[Source text]:
BEGIN

Section 2 prohibits minority vote dilution by tactics, legislation, or situations that weaken the voting strength of minorities. Section 2 prevents municipalities from enacting practices designed to give minorities an unfair disadvantage in electing candidates of their choice and has been ruled to be enforceable nationwide. Another critical 1975 amendment to Section 2 of the VRA provided that proof of discriminatory purpose or intent was not required under a Section 2 claim.

But Supreme Court review of federal VRA protections has resulted in so-called State Voting Rights Acts in nine states (Washington, Oregon, California, Colorado, Illinois, Minnesota, New York, Connecticut and Virginia) and the introduction of State VRA laws in nine other states (Alabama, Georgia, Florida, Texas, Arizona, Missouri, Michigan, New Jersey and Maryland).

The National Conference of State Legislatures reports that such laws don’t address congressional districting but focus on state and local elections on issues that “include requiring preclearance, prohibiting voter intimidation, vote dilution provisions, creation of coalition and crossover districts, private rights of action, and creation of voting-related databases or funds.

Sid Salter is a syndicated columnist. Contact him at sidsalter@sidsalter.com.

12 comments:

Anonymous said...

Thank God Salter is not on the court.

END

[Record set]:
BEGIN

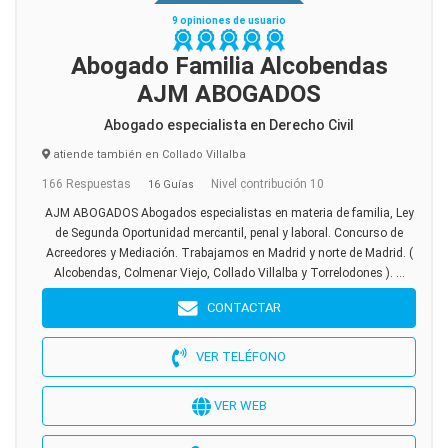
9 opiniones de usuario
Abogado Familia Alcobendas
AJM ABOGADOS
Abogado especialista en Derecho Civil
atiende también en Collado Villalba
166 Respuestas
Nivel contribución 10
16 Guías
AJM ABOGADOS Abogados especialistas en materia de familia, Ley
de Segunda Oportunidad mercantil, penal y laboral. Concurso de
Acreedores y Mediación. Trabajamos en Madrid y norte de Madrid. (
Alcobendas, Colmenar Viejo, Collado Villalba y Torrelodones ). ...
CONTACTAR
VER TELÉFONO
VER WEB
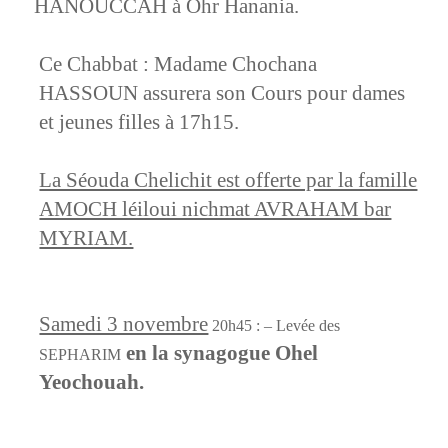
HANOUCCAH à Ohr Hanania.
Ce Chabbat : Madame Chochana
HASSOUN assurera son Cours pour dames
et jeunes filles à 17h15
.
La Séouda Chelichit est offerte par la famille
AMOCH léiloui nichmat AVRAHAM bar
MYRIAM.
Samedi 3 novembre
20h45 : – Levée des
en la synagogue Ohel
SEPHARIM
Yeochouah.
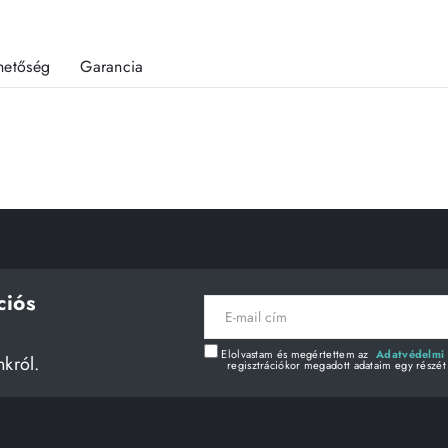
rhetőség
Garancia
ciós
E-
mail
cím
Elolvastam és megértettem az
Adatvédelmi 
nkról.
regisztrációkor megadott adataim egy részét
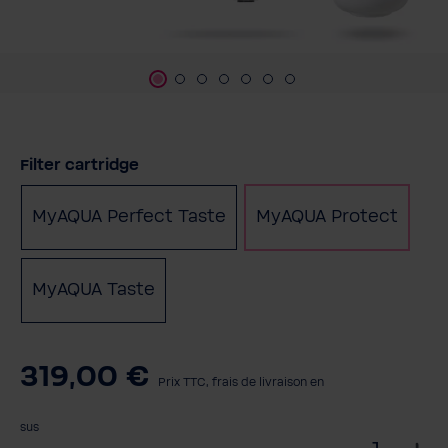
Sélectionnez
Filter cartridge
MyAQUA Perfect Taste
MyAQUA Protect
MyAQUA Taste
319,00 €
Prix TTC, frais de livraison en
sus
S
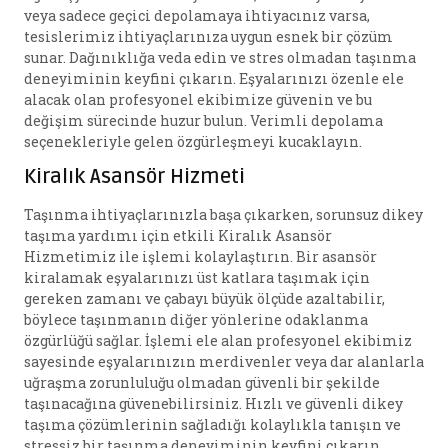
veya sadece geçici depolamaya ihtiyacınız varsa,
tesislerimiz ihtiyaçlarınıza uygun esnek bir çözüm
sunar. Dağınıklığa veda edin ve stres olmadan taşınma
deneyiminin keyfini çıkarın. Eşyalarınızı özenle ele
alacak olan profesyonel ekibimize güvenin ve bu
değişim sürecinde huzur bulun. Verimli depolama
seçenekleriyle gelen özgürleşmeyi kucaklayın.
Kiralık Asansör Hizmeti
Taşınma ihtiyaçlarınızla başa çıkarken, sorunsuz dikey
taşıma yardımı için etkili Kiralık Asansör
Hizmetimiz ile işlemi kolaylaştırın. Bir asansör
kiralamak eşyalarınızı üst katlara taşımak için
gereken zamanı ve çabayı büyük ölçüde azaltabilir,
böylece taşınmanın diğer yönlerine odaklanma
özgürlüğü sağlar. İşlemi ele alan profesyonel ekibimiz
sayesinde eşyalarınızın merdivenler veya dar alanlarla
uğraşma zorunluluğu olmadan güvenli bir şekilde
taşınacağına güvenebilirsiniz. Hızlı ve güvenli dikey
taşıma çözümlerinin sağladığı kolaylıkla tanışın ve
stressiz bir taşınma deneyiminin keyfini çıkarın.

END

[What you should do]: Please copy the passage on state voting rights laws from "The National Conference" up to and including "on the court.", substituting "newspaper columnist" for "syndicated columnist". The data above is separate material, unrelated to the passage on state voting rights laws.

[Solution to this exercise]:
The National Conference of State Legislatures reports that such laws don’t address congressional districting but focus on state and local elections on issues that “include requiring preclearance, prohibiting voter intimidation, vote dilution provisions, creation of coalition and crossover districts, private rights of action, and creation of voting-related databases or funds.

Sid Salter is a newspaper columnist. Contact him at sidsalter@sidsalter.com.

12 comments:

Anonymous said...

Thank God Salter is not on the court.